Crucially, I also reconnected with people from my MFA program and along with them and a rotating roster of people from our extended networks, we have monthly writing workshops. A person volunteers to run the workshops each month, they choose a theme and the readings for discussion for week one, then two weeks later we respond to each other’s theme-based writing. These are smart and funny people, good writers and good readers, and I  look forward to hearing their thoughts on writing each month. I’ve written poems, the start of a  short story, and composed multimodal work, some of my favorite texts to create.

The image shows three comic panels with thought bubbles and the protagonist: 1. Using an app to identify a plant. 2. Making a poultice, and 3. Charging a crystal by moonlight. The comic is drawn with markers on white paper with the title

Figure 4: Comic strip

This is a project both serious and satirical in nature, and exists in both a comic and a meandering fictional-essay form. “Hedge Witch” allows me to explore questions I have using narrative and graphic contexts, and to receive feedback on these pieces from my creative writing group. Once again, the creative and social elements of this creative work offer me personal care.

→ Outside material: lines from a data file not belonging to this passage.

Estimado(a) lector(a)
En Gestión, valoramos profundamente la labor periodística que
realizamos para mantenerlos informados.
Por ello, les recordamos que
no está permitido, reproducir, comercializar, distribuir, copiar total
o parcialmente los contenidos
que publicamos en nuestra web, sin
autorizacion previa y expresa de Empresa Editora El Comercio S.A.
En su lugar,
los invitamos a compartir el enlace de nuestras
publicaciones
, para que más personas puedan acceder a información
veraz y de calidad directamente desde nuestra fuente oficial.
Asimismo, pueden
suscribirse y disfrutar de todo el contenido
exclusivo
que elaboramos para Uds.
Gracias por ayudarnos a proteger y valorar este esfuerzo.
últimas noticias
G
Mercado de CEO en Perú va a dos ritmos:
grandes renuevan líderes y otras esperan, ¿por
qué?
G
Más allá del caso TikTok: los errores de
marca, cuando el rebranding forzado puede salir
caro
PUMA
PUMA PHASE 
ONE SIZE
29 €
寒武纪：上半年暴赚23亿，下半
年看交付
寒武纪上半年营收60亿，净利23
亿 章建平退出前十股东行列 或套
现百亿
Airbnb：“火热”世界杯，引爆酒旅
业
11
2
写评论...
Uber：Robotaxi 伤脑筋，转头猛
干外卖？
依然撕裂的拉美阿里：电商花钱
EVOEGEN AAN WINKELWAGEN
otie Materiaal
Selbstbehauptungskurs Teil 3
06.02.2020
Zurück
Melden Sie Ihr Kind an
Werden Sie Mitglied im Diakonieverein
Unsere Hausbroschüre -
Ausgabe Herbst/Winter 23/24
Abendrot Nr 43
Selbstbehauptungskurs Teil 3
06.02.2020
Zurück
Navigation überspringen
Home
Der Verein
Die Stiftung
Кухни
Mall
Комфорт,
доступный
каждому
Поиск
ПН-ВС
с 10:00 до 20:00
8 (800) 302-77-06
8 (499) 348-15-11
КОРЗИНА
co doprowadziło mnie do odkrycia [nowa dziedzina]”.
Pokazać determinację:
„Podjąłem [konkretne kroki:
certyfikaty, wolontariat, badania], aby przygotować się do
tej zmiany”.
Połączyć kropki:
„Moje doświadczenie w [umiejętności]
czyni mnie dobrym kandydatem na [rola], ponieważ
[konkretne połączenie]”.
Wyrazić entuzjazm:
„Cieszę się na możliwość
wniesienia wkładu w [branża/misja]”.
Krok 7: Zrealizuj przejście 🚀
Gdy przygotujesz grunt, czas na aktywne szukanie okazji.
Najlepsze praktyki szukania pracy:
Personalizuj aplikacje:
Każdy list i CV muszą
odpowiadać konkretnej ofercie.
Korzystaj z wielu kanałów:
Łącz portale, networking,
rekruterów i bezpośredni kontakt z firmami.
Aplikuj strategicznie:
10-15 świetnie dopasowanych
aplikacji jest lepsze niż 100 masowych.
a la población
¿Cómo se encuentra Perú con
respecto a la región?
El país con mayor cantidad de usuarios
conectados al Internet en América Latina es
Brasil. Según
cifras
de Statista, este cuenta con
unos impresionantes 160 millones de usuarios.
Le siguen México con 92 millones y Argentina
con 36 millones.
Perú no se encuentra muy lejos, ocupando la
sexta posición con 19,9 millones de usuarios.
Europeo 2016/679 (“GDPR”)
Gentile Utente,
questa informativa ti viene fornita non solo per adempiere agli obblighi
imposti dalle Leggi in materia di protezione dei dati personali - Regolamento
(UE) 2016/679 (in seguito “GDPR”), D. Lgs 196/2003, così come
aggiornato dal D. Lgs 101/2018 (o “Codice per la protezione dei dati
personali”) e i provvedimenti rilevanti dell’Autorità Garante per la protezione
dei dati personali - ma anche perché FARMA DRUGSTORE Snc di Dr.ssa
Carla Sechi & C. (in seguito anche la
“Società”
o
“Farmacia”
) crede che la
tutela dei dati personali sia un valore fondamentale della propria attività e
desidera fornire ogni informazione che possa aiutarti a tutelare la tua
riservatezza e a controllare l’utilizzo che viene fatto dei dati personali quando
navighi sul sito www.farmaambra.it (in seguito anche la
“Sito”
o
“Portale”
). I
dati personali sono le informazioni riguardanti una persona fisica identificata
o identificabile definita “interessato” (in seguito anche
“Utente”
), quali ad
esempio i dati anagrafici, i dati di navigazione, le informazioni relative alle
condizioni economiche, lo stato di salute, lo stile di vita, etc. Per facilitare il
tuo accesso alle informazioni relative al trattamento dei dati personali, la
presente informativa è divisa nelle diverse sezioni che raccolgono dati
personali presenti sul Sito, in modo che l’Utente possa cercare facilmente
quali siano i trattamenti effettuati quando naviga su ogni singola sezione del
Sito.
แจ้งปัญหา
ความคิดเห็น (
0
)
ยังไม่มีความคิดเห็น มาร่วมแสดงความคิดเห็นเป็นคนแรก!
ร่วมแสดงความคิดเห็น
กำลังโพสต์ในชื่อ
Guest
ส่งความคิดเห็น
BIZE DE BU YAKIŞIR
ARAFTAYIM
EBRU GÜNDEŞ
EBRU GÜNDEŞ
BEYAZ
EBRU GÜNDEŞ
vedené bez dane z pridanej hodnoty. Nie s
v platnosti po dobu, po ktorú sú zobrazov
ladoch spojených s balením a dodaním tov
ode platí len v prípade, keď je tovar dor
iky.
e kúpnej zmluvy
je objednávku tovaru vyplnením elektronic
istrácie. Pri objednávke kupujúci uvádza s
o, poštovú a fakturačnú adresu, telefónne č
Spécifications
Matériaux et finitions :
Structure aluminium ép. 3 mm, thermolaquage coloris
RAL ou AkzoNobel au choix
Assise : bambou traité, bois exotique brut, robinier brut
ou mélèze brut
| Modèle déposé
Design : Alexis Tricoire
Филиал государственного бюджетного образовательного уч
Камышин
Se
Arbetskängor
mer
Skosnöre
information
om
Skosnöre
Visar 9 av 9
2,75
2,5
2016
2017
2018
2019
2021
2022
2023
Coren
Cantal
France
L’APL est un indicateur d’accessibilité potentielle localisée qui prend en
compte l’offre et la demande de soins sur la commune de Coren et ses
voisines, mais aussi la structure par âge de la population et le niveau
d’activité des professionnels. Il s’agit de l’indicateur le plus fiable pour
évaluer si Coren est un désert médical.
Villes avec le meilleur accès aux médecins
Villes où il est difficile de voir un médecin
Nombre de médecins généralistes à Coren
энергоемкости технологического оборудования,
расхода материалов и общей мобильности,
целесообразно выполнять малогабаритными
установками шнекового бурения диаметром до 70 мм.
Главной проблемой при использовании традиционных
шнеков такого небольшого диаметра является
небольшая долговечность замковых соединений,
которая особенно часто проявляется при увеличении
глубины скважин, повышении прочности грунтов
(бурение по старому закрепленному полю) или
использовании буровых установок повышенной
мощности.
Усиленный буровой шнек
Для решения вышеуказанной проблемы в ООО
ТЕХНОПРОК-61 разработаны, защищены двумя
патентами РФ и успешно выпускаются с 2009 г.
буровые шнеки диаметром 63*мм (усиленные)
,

As COVID continues to wreak havoc, I return to the sustaining nature of these rituals of creative self-care I curated over these past pandemic years. The pandemic has underscored how expectations of and resources for caretaking are always shifting, and that it is necessary for all of us to take care creatively, sustainably, collectively.



I am a Lecturer at the University of Michigan's Sweetland Center for Writing. My writing background includes a PhD with a specialization in Rhetoric and Writing, an MFA in Poetry, and community writing, such as helping to put out a nonprofit newsletter. Previously, I taught high school English and English Language Learning in Tucson, AZ.

My research interests include community literacies, writing research methods and methodologies, composition pedagogy, and space and place studies.